_COMPITI ASSEGNATI_.
**A.** Riproduci dal brano sul mare tutto il passo che va da "Poiché non sono" giù fino a "la mia immaginazione.".
**B.** Nel brano sul mare, di che cosa si ostruiscono le coste nella maggior parte dei paesi europei?

_DOCUMENTO_.
┄┄┄┄┄┄┄┄┄┄┄┄┄┄┄┄┄┄┄┄
32. Nella foresta
Fin dall’infanzia il mare mi ha ispirato sentimenti contrastanti. Il litorale e quella zona che lo prolunga, periodicamente abbandonata dal riflesso, disputandovi all’uomo il suo dominio, mi attirano per la sfida lanciata alle nostre imprese, per l’universo imprevisto ch’essi celano, per le promesse di osservazioni e di scoperte con cui allettano l’immaginazione. Come Benvenuto Cellini, il quale mi attrae più che i maestri del Quattrocento, mi piace errare sulla spiaggia abbandonata dalla marea e seguire i limiti di una costa scoscesa, nel tracciato da essa imposto, raccogliendo ciottoli bucati, conchiglie la cui geometria è stata deformata dall’usura, o radici di rosaio a forma di chimera, e farmi una collezione di tutti quei relitti. Per un attimo questa collezione può paragonarsi a quelle dove si trovano i capolavori, i quali ultimi altro non sono che il risultato di un lavoro che ha sede nello spirito e non al di fuori, non dissimile in sostanza, forse, da quello in cui la natura si compiace.
Poiché non sono né marinaio né pescatore, mi sento defraudato da quest’acqua che mi sottrae la metà del mio universo e anche di più; la sua grande presenza incombe anche al di qua della costa, dando spesso al paesaggio un aspetto austero. Mi sembra che il mare cancelli l’abituale diversità della terra; esso offre all’occhio vasti spazi e sfumature di colori infinite, ma a prezzo di una opprimente monotonia e d’una piattezza senza sorprese per la mia immaginazione.
Per di più, gli incanti che, debbo ammetterlo, ha il mare, ci vengono ormai negati. Come un animale invecchiato la cui corazza diventa sempre più spessa e forma attorno al corpo una crosta impermeabile che non permette più all’epidermide di respirare, accelerando così il processo di senescenza, nella maggior parte dei paesi europei le coste si ostruiscono di ville, di alberghi e di casinò. Invece di anticipare come una volta la solitudine oceanica, il litorale diventa una specie di fronte su cui gli uomini mobilitano periodicamente tutte le loro forze, per dar l’assalto a una libertà che contrasta con il prezzo delle condizioni accettate per conseguirla. Le spiagge sulle quali il mare ci abbandonava i frutti di un’agitazione millenaria, stupefacente galleria in cui la natura è sempre all’avanguardia, sotto il calpestio delle folle servono solo ormai a disporre e a esporre rifiuti.
┄┄┄┄┄┄┄┄┄┄┄┄┄┄┄┄┄┄┄┄
Voci contenute in un set di dati
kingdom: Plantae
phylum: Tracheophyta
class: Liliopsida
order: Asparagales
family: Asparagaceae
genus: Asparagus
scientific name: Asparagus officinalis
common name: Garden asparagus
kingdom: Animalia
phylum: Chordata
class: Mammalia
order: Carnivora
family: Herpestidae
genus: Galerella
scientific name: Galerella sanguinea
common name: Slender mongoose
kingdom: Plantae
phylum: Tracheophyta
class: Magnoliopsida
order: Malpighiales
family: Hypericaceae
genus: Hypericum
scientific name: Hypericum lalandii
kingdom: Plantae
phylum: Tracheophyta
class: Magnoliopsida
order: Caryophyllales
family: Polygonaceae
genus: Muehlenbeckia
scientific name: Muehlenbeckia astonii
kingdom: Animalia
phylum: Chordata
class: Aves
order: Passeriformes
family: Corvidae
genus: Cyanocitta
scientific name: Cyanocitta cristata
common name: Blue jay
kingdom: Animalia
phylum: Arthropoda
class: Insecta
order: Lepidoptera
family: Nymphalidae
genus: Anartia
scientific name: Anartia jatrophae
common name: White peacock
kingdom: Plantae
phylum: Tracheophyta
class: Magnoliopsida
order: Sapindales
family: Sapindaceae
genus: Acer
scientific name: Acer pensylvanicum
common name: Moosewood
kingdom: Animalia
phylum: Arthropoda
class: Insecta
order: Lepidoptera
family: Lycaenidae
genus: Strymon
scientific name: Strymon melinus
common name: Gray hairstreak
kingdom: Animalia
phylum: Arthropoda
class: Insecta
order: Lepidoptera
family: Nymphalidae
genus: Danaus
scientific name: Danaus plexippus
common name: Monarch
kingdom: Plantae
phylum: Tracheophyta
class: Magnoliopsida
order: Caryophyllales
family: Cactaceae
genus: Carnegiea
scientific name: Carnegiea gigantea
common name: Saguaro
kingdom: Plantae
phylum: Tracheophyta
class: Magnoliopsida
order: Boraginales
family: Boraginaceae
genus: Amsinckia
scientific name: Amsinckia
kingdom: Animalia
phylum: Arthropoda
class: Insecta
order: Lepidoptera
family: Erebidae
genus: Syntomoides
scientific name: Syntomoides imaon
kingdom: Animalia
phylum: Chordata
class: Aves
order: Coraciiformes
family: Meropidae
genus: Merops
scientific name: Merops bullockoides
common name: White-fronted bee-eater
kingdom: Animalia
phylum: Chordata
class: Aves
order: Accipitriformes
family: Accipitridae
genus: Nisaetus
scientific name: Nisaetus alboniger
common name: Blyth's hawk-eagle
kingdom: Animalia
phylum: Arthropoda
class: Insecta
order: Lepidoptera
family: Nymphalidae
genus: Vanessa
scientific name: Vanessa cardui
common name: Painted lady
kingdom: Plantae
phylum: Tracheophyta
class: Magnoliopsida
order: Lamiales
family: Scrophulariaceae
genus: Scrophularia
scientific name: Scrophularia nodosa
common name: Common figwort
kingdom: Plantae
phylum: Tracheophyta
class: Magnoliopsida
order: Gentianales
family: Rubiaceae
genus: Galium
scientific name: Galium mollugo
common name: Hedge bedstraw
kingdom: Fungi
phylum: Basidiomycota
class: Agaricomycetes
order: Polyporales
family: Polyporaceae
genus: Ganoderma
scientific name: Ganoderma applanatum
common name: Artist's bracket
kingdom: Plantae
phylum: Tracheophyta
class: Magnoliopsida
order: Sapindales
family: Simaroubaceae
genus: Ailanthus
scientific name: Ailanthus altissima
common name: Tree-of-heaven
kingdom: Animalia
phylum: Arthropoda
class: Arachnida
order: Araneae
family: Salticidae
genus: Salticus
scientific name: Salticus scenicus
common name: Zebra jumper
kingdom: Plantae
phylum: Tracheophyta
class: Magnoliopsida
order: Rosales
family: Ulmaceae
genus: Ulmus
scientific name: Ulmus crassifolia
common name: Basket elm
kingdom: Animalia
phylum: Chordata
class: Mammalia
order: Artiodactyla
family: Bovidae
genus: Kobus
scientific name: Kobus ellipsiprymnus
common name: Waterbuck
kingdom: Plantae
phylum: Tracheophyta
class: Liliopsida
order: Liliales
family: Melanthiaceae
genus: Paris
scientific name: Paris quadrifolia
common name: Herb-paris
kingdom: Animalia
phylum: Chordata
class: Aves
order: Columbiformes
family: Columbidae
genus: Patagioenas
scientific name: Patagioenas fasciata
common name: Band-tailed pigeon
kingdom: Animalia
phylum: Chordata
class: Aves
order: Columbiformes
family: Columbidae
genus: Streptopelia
┄┄┄┄┄┄┄┄┄┄┄┄┄┄┄┄┄┄┄┄
_ESERCIZIO SVOLTO_.
**A.**
Poiché non sono né marinaio né pescatore, mi sento defraudato da quest’acqua che mi sottrae la metà del mio universo e anche di più; la sua grande presenza incombe anche al di qua della costa, dando spesso al paesaggio un aspetto austero. Mi sembra che il mare cancelli l’abituale diversità della terra; esso offre all’occhio vasti spazi e sfumature di colori infinite, ma a prezzo di una opprimente monotonia e d’una piattezza senza sorprese per la mia immaginazione.

**B.** Di ville, di alberghi e di casinò.